Thoughts about teaching
2013-02-19
Things you should probably find out by yourself, rather than read in a blog, if you aspire to be a teacher:
- All that you work on with your students is gone after two years – all of your files lost, all the paper recycled. The fraction of a percent that may remain in the students’ minds after that time, however, is entirely in your hands.
- There is no consensus on the purpose of education. Ultimately however, whether your focus is on intellectual stimulation, professional skills, or acquisition of information, your work goes towards defining the students’ role in society, and you act as a filter.
- We are no more equal in intellectual terms than we are in physical terms. Beyond the student’s background and motivation, a great and cruel share of his/her success is defined by sheer intellectual brainpower.
- The nature of teaching is peer pressure. The real value added by the teacher is the process that keeps the student focused. There is nothing you bring that your students couldn’t learn by themselves. “Teacher” is just a pompous word for “coach”.
- Grades are meaningless and useful. They are meaningless for very apparent reasons. They are useful in that they serve as a metric for the student’s time budgeting. If that is not tormenting, you likely are getting one of those characteristics wrong.

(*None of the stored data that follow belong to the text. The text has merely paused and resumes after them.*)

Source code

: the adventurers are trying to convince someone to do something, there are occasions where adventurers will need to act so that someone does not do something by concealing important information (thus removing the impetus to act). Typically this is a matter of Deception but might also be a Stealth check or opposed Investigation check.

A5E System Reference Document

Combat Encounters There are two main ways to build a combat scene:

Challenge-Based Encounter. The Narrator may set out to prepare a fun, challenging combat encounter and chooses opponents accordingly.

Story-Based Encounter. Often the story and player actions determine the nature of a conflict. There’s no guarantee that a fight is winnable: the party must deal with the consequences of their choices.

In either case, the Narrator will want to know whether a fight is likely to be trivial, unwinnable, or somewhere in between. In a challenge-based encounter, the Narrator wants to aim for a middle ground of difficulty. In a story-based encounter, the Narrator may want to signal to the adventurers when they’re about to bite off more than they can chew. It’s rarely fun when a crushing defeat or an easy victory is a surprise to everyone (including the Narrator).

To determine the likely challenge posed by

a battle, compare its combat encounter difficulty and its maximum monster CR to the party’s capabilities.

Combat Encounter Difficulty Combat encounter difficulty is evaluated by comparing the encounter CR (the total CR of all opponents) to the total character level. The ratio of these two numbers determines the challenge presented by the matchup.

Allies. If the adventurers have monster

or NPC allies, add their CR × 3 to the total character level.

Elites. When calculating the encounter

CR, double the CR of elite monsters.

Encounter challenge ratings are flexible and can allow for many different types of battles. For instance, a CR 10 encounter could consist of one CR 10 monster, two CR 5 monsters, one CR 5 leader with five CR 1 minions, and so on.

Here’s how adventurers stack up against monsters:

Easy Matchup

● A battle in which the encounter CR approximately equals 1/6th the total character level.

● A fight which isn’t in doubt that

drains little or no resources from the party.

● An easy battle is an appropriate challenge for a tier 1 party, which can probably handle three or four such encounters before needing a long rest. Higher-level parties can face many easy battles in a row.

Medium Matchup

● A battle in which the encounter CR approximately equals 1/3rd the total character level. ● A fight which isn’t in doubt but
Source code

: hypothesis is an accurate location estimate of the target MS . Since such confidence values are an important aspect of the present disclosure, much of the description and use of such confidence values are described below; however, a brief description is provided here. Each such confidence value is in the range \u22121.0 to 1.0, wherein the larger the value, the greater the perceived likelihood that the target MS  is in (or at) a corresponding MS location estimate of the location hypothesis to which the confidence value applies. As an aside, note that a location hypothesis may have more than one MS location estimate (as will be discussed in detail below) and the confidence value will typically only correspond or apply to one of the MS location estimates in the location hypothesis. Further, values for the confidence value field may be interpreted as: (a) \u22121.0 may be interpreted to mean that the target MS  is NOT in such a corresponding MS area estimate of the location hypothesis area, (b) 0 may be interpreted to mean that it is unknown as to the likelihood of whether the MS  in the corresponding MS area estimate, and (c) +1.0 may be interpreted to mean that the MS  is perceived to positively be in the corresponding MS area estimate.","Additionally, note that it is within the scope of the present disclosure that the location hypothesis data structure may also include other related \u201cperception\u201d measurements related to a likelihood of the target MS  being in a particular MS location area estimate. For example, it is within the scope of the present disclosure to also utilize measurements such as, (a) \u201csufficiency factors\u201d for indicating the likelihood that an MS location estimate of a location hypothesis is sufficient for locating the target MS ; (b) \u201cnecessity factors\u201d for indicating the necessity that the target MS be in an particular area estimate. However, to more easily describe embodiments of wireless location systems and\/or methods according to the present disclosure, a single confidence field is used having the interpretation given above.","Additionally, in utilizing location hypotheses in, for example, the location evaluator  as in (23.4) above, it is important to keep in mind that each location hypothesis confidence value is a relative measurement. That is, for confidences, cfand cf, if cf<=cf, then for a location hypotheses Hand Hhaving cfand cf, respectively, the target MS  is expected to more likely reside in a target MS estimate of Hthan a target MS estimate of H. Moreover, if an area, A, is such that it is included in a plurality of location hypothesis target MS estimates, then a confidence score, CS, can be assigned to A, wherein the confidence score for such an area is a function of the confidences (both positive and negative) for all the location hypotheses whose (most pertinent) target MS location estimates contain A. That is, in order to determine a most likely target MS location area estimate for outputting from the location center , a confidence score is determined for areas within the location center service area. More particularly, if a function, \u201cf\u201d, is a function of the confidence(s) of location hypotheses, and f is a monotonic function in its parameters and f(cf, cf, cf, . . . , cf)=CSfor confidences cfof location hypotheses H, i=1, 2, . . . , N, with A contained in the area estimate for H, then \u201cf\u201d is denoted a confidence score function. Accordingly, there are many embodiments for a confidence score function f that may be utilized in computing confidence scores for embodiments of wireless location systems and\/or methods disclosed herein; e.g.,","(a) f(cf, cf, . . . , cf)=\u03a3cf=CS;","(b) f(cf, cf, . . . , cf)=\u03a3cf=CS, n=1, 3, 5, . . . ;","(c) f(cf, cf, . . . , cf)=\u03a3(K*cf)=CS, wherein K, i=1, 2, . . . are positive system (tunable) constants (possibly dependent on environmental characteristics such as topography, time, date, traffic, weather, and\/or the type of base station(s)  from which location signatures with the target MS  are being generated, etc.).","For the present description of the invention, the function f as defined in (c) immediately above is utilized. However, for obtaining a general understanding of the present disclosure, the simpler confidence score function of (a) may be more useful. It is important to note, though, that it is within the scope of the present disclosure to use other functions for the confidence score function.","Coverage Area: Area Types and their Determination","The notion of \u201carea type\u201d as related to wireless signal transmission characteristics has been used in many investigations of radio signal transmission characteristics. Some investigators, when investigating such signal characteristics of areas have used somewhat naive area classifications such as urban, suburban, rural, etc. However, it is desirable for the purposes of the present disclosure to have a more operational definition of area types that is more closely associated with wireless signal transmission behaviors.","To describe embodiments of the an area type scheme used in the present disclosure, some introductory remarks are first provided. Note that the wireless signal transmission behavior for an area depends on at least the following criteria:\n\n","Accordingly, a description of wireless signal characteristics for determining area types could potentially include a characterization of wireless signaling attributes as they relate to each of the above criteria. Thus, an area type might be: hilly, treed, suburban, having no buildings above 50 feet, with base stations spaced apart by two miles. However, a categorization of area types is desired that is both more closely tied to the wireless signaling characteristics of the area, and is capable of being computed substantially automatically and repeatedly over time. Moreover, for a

- The balance of power between students and teacher is overwhelmingly and unhealthily tipped towards the teacher. Signs that you are doing a good job are subtle; the difference made is important but it makes for weak signals in class. Lower your standards and mostly nothing will happen.
- Intellectual stimulation is addictive. Intellectual intercourse is irreparably addictive.
- Blackboard chalk gets into everything.